Interview: Pritchard discusses the Blazers — part II

Transcript of an interview conducted Thursday with Portland Trail Blazers general manager Kevin Pritchard at the team’s practice facility in Tualatin, Ore.

On Nate McMillan’s coaching performance this year:

He’s like the juggle-master. One day he’s juggling three bowling balls. The next day, it’s five cones. And the next day … But he does it well. I think the thing that makes Nate special is, he has an amazing foundation. What he’s about, he doesn’t get out of that. That’s what he’s about; I don’t care what you say, that’s what we’re going to do. He’s unflappable that way. And, again, him and I would tell you, we don’t agree, and I love that. Shame on us if we come together every day and say, ‘This is the way it should be done, and this is the player we should go after.’ Baloney. That’s not the way you get to greater evolution and a higher knowledge in terms of your decision-making process. I’ve enjoyed our debates that we’ve had. Because, No. 1, they’ve been totally respectful. And No. 2, because I think he has a great mind. And I enjoy listening to it. I learn — every day in this building is amazing. If you come with an open mind, you learn about basketball. And for me, that’s been the best thing. I think everybody in this building sees, ‘You know what? There’s a lot of really good basketball opinions in here.’ And that’s what they are: they’re really basketball opinions. There’s no basketball truths — no. There’s a lot of ways to be successful.

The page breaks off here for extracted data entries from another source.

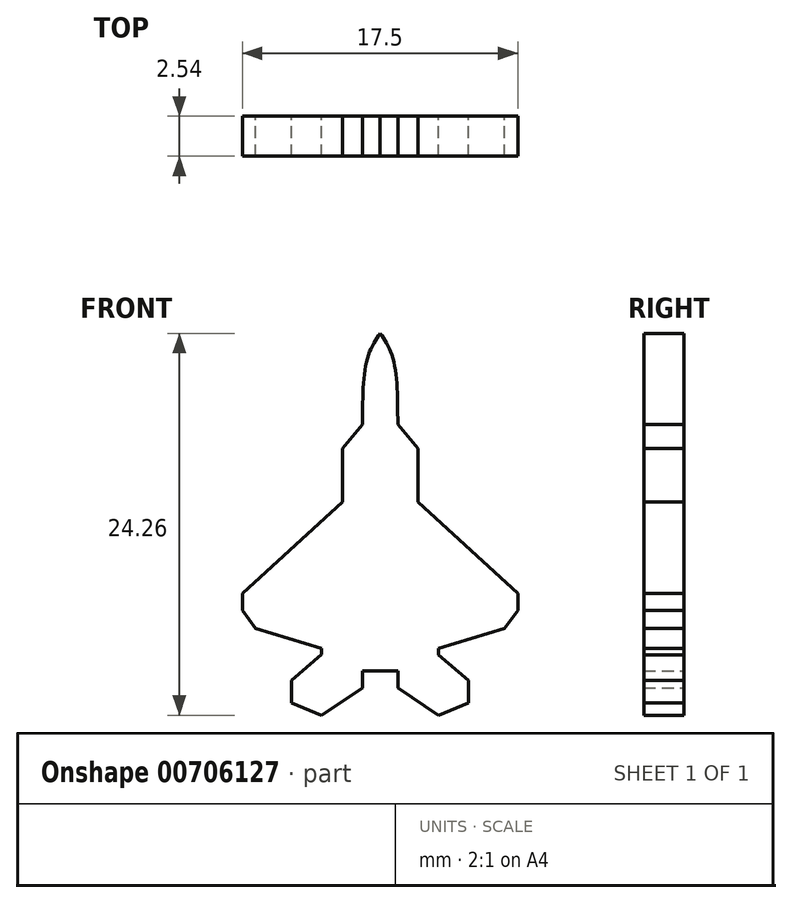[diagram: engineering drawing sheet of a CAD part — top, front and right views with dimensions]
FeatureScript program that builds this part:
annotation { "Feature Type Name" : "Feature", "Feature Type Description" : "" }
export const myFeature = defineFeature(function(context is Context, id is Id, definition is map)
    precondition{}
    {
        {
            var Q0;
            Q0=qCreatedBy(makeId("Front.planeOp"),FACE);
            var sketch = newSketch(context, id + "F0", { "sketchPlane" : qUnion([Q0])});
            skLineSegment(sketch, "E0.bottom", {"start": v(12.7, 12.7) * mm, "end": v(-12.7, 12.7) * mm});
            skLineSegment(sketch, "E0.top", {"start": v(12.7, -12.7) * mm, "end": v(-12.7, -12.7) * mm});
            skLineSegment(sketch, "E0.left", {"start": v(12.7, 12.7) * mm, "end": v(12.7, -12.7) * mm});
            skLineSegment(sketch, "E0.right", {"start": v(-12.7, 12.7) * mm, "end": v(-12.7, -12.7) * mm});
            skPoint(sketch, "E0.middle", {"position": v(0, 0) * mm});
            skSolve(sketch);
        }
        {
            var Q0;
            Q0 = qSketchRegion(id + "F0", true);
            extrude(context, id + "F1", {"entities" : qUnion([Q0]), "depth" : 6.35 * mm, "offsetDistance" : 25.4 * mm});
        }
        {
            var Q0;
            Q0=makeQuery(id+"F1.opExtrude","CAP_FACE",FACE,{"disambiguationData":[OSD([sQuery(id+"F0.wireOp",EDGE,"E0.bottom"),sQuery(id+"F0.wireOp",EDGE,"E0.top"),sQuery(id+"F0.wireOp",EDGE,"E0.left"),sQuery(id+"F0.wireOp",EDGE,"E0.right")])],"isStart":false});
            var sketch = newSketch(context, id + "F2", { "sketchPlane" : qUnion([Q0])});
            skLineSegment(sketch, "E1", {"start": v(-1.12, 6.26) * mm, "end": v(-2.4, 4.72) * mm});
            skLineSegment(sketch, "E2", {"start": v(-2.4, 1.33) * mm, "end": v(-8.75, -4.5) * mm});
            skLineSegment(sketch, "E3", {"start": v(-8.75, -4.5) * mm, "end": v(-8.75, -5.56) * mm});
            skLineSegment(sketch, "E4", {"start": v(-8.75, -5.56) * mm, "end": v(-7.9, -6.72) * mm});
            skLineSegment(sketch, "E5", {"start": v(-7.9, -6.72) * mm, "end": v(-3.72, -8) * mm});
            skLineSegment(sketch, "E6", {"start": v(-3.72, -8) * mm, "end": v(-5.62, -10) * mm});
            skLineSegment(sketch, "E7", {"start": v(-5.62, -10) * mm, "end": v(-5.62, -11.44) * mm});
            skLineSegment(sketch, "E8", {"start": v(-5.62, -11.44) * mm, "end": v(-3.72, -12.23) * mm});
            skLineSegment(sketch, "E9", {"start": v(-3.72, -12.23) * mm, "end": v(-1.12, -10.48) * mm});
            skLineSegment(sketch, "E10", {"start": v(-1.12, -10.48) * mm, "end": v(-1.12, -9.42) * mm});
            skLineSegment(sketch, "E11.MirrorCS", {"start": v(8.75, -4.5) * mm, "end": v(8.75, -5.56) * mm});
            skLineSegment(sketch, "E12.MirrorCS", {"start": v(8.75, -5.56) * mm, "end": v(7.9, -6.72) * mm});
            skLineSegment(sketch, "E13.MirrorCS", {"start": v(1.12, -10.48) * mm, "end": v(1.12, -9.42) * mm});
            skLineSegment(sketch, "E14.MirrorCS", {"start": v(3.72, -12.23) * mm, "end": v(1.12, -10.48) * mm});
            skLineSegment(sketch, "E15.MirrorCS", {"start": v(5.62, -11.44) * mm, "end": v(3.72, -12.23) * mm});
            skLineSegment(sketch, "E16.MirrorCS", {"start": v(1.12, 6.26) * mm, "end": v(2.4, 4.72) * mm});
            skLineSegment(sketch, "E17.MirrorCS", {"start": v(5.62, -10) * mm, "end": v(5.62, -11.44) * mm});
            skLineSegment(sketch, "E18.MirrorCS", {"start": v(2.4, 1.33) * mm, "end": v(8.75, -4.5) * mm});
            skLineSegment(sketch, "E19.MirrorCS", {"start": v(3.72, -8) * mm, "end": v(5.62, -10) * mm});
            skLineSegment(sketch, "E20.MirrorCS", {"start": v(7.9, -6.72) * mm, "end": v(3.72, -8) * mm});
            skLineSegment(sketch, "E21", {"start": v(-1.12, -9.42) * mm, "end": v(1.12, -9.42) * mm});
            skLineSegment(sketch, "E22", {"start": v(-2.4, 4.72) * mm, "end": v(-2.4, 1.33) * mm});
            skLineSegment(sketch, "E23", {"start": v(2.4, 4.72) * mm, "end": v(2.4, 1.33) * mm});
            skFitSpline(sketch, "E24", {"points": [v(0, 12.03) * mm, v(-0.82, 10.4) * mm, v(-1.12, 6.26) * mm], "startDerivative": vector(-2.38, -3.51) * mm, "endDerivative": vector(-0.03, -7.75) * mm});
            skFitSpline(sketch, "E25.MirrorCS", {"points": [v(0, 12.03) * mm, v(0.82, 10.4) * mm, v(1.12, 6.26) * mm], "startDerivative": vector(2.38, -3.51) * mm, "endDerivative": vector(0.03, -7.75) * mm});
            skSolve(sketch);
        }
        {
            var Q0;
            Q0 = qSketchRegion(id + "F2", true);
            extrude(context, id + "F3", {"entities" : qUnion([Q0]), "operationType" : NewBodyOperationType.ADD, "depth" : 2.54 * mm, "offsetDistance" : 25.4 * mm});
        }
        {
            var Q0;
            Q0=makeQuery(id+"F1.opExtrude","SWEPT_FACE",FACE,{"disambiguationData":[OSD([sQuery(id+"F0.wireOp",EDGE,"E0.left")])]});
            var sketch = newSketch(context, id + "F4", { "sketchPlane" : qUnion([Q0])});
            skLineSegment(sketch, "E26.bottom", {"start": v(-6.35, 12.7) * mm, "end": v(0, 12.7) * mm});
            skLineSegment(sketch, "E26.top", {"start": v(-6.35, -12.7) * mm, "end": v(0, -12.7) * mm});
            skLineSegment(sketch, "E26.left", {"start": v(-6.35, 12.7) * mm, "end": v(-6.35, -12.7) * mm});
            skLineSegment(sketch, "E26.right", {"start": v(0, 12.7) * mm, "end": v(0, -12.7) * mm});
            skSolve(sketch);
        }
        {
            var Q0;
            Q0 = qSketchRegion(id + "F4", true);
            extrude(context, id + "F5", {"entities" : qUnion([Q0]), "operationType" : NewBodyOperationType.REMOVE, "endBound" : BoundingType.THROUGH_ALL, "oppositeDirection" : true, "depth" : 25.4 * mm, "offsetDistance" : 25.4 * mm});
        }
        {
            var Q0;
            Q0=makeQuery(id+"F3.opExtrude","CAP_FACE",FACE,{"disambiguationData":[OSD([sQuery(id+"F2.wireOp",EDGE,"E1"),sQuery(id+"F2.wireOp",EDGE,"E2"),sQuery(id+"F2.wireOp",EDGE,"E3"),sQuery(id+"F2.wireOp",EDGE,"E4"),sQuery(id+"F2.wireOp",EDGE,"E5"),sQuery(id+"F2.wireOp",EDGE,"E6"),sQuery(id+"F2.wireOp",EDGE,"E7"),sQuery(id+"F2.wireOp",EDGE,"E8"),sQuery(id+"F2.wireOp",EDGE,"E9"),sQuery(id+"F2.wireOp",EDGE,"E10"),sQuery(id+"F2.wireOp",EDGE,"E11.MirrorCS"),sQuery(id+"F2.wireOp",EDGE,"E12.MirrorCS"),sQuery(id+"F2.wireOp",EDGE,"E13.MirrorCS"),sQuery(id+"F2.wireOp",EDGE,"E14.MirrorCS"),sQuery(id+"F2.wireOp",EDGE,"E15.MirrorCS"),sQuery(id+"F2.wireOp",EDGE,"E16.MirrorCS"),sQuery(id+"F2.wireOp",EDGE,"E17.MirrorCS"),sQuery(id+"F2.wireOp",EDGE,"E18.MirrorCS"),sQuery(id+"F2.wireOp",EDGE,"E19.MirrorCS"),sQuery(id+"F2.wireOp",EDGE,"E20.MirrorCS"),sQuery(id+"F2.wireOp",EDGE,"E21"),sQuery(id+"F2.wireOp",EDGE,"E22"),sQuery(id+"F2.wireOp",EDGE,"E23"),sQuery(id+"F2.wireOp",EDGE,"E24"),sQuery(id+"F2.wireOp",EDGE,"E25.MirrorCS")])],"isStart":false});
            var sketch = newSketch(context, id + "F6", { "sketchPlane" : qUnion([Q0])});
            skLineSegment(sketch, "E27", {"start": v(-5.62, -10) * mm, "end": v(-3.72, -8.37) * mm});
            skLineSegment(sketch, "E28", {"start": v(-3.72, -8.37) * mm, "end": v(-3.72, -8) * mm});
            skSolve(sketch);
        }
        {
            var Q0;
            Q0=makeQuery(id+"F6.imprint","IMPRINT",FACE,{"disambiguationData":[TD([[makeQuery(id+"F6.imprint","IMPRINT",EDGE,{"derivedFrom":sQuery(id+"F6.wireOp",EDGE,"E27")}),1.0]])]});
            extrude(context, id + "F7", {"entities" : qUnion([Q0]), "operationType" : NewBodyOperationType.REMOVE, "endBound" : BoundingType.THROUGH_ALL, "oppositeDirection" : true, "depth" : 25.4 * mm, "offsetDistance" : 25.4 * mm});
        }
        {
            var Q0;
            Q0=makeQuery(id+"F3.opExtrude","CAP_FACE",FACE,{"disambiguationData":[OSD([sQuery(id+"F2.wireOp",EDGE,"E1"),sQuery(id+"F2.wireOp",EDGE,"E2"),sQuery(id+"F2.wireOp",EDGE,"E3"),sQuery(id+"F2.wireOp",EDGE,"E4"),sQuery(id+"F2.wireOp",EDGE,"E5"),sQuery(id+"F2.wireOp",EDGE,"E6"),sQuery(id+"F2.wireOp",EDGE,"E7"),sQuery(id+"F2.wireOp",EDGE,"E8"),sQuery(id+"F2.wireOp",EDGE,"E9"),sQuery(id+"F2.wireOp",EDGE,"E10"),sQuery(id+"F2.wireOp",EDGE,"E11.MirrorCS"),sQuery(id+"F2.wireOp",EDGE,"E12.MirrorCS"),sQuery(id+"F2.wireOp",EDGE,"E13.MirrorCS"),sQuery(id+"F2.wireOp",EDGE,"E14.MirrorCS"),sQuery(id+"F2.wireOp",EDGE,"E15.MirrorCS"),sQuery(id+"F2.wireOp",EDGE,"E16.MirrorCS"),sQuery(id+"F2.wireOp",EDGE,"E17.MirrorCS"),sQuery(id+"F2.wireOp",EDGE,"E18.MirrorCS"),sQuery(id+"F2.wireOp",EDGE,"E19.MirrorCS"),sQuery(id+"F2.wireOp",EDGE,"E20.MirrorCS"),sQuery(id+"F2.wireOp",EDGE,"E21"),sQuery(id+"F2.wireOp",EDGE,"E22"),sQuery(id+"F2.wireOp",EDGE,"E23"),sQuery(id+"F2.wireOp",EDGE,"E24"),sQuery(id+"F2.wireOp",EDGE,"E25.MirrorCS")])],"isStart":false});
            var sketch = newSketch(context, id + "F8", { "sketchPlane" : qUnion([Q0])});
            skLineSegment(sketch, "E29", {"start": v(5.62, -10) * mm, "end": v(3.72, -8.4) * mm});
            skLineSegment(sketch, "E30", {"start": v(3.72, -8.4) * mm, "end": v(3.72, -8) * mm});
            skSolve(sketch);
        }
        {
            var Q0;
            Q0=makeQuery(id+"F8.imprint","IMPRINT",FACE,{"disambiguationData":[TD([[makeQuery(id+"F8.imprint","IMPRINT",EDGE,{"derivedFrom":sQuery(id+"F8.wireOp",EDGE,"E29")}),-1.0]])]});
            extrude(context, id + "F9", {"entities" : qUnion([Q0]), "operationType" : NewBodyOperationType.REMOVE, "endBound" : BoundingType.THROUGH_ALL, "oppositeDirection" : true, "depth" : 25.4 * mm, "offsetDistance" : 25.4 * mm});
        }
    });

On how the trade for Marcus Camby has defined the season, and how close the team came to not pulling the trigger:

It was debated. We all sat in a room and looked at each other and debated the merits. I think we felt like there was need, there was a glaring need. We put Juwan in this position (laughs) to be an anchor defensively at his age — I guess age isn’t really (relevant), because he’s playing great — I felt like it put him in a bad situation. I always felt like when I looked at the team, that I didn’t want a defeatist attitude. I didn’t want them to look at the rest of the 30 games or whatever we had left and just say, ‘We’re going to play for the young guys.’ Because we’ve been there and we’ve done that, and that’s part of our evolution, but we’re done with that. We want to compete at the highest level now. And I felt like that the way Marcus has played, this year prior to coming to us, that he was a really good player. But I had no idea he was this good. He really is a special player. For what he does in between the lines. What he does in the locker room. The way he talks to the guys. All-encompassing, I’ve been around some really good players. But he is up there. Because — and I don’t label guys — but I feel like he’s a winner. He’ll do whatever it takes. Sometimes he’ll score 10, 12 points and be an impact offensively. Other nights, he doesn’t even look to shoot the ball or score, but yet is amazingly impactful. I’ve seen his leadership affect us as much as anybody’s. If we say this is a collective responsibility — which it is — he’s taken his share. But I didn’t know he was this good. I really didn’t. I’d be lying to you if I told you that.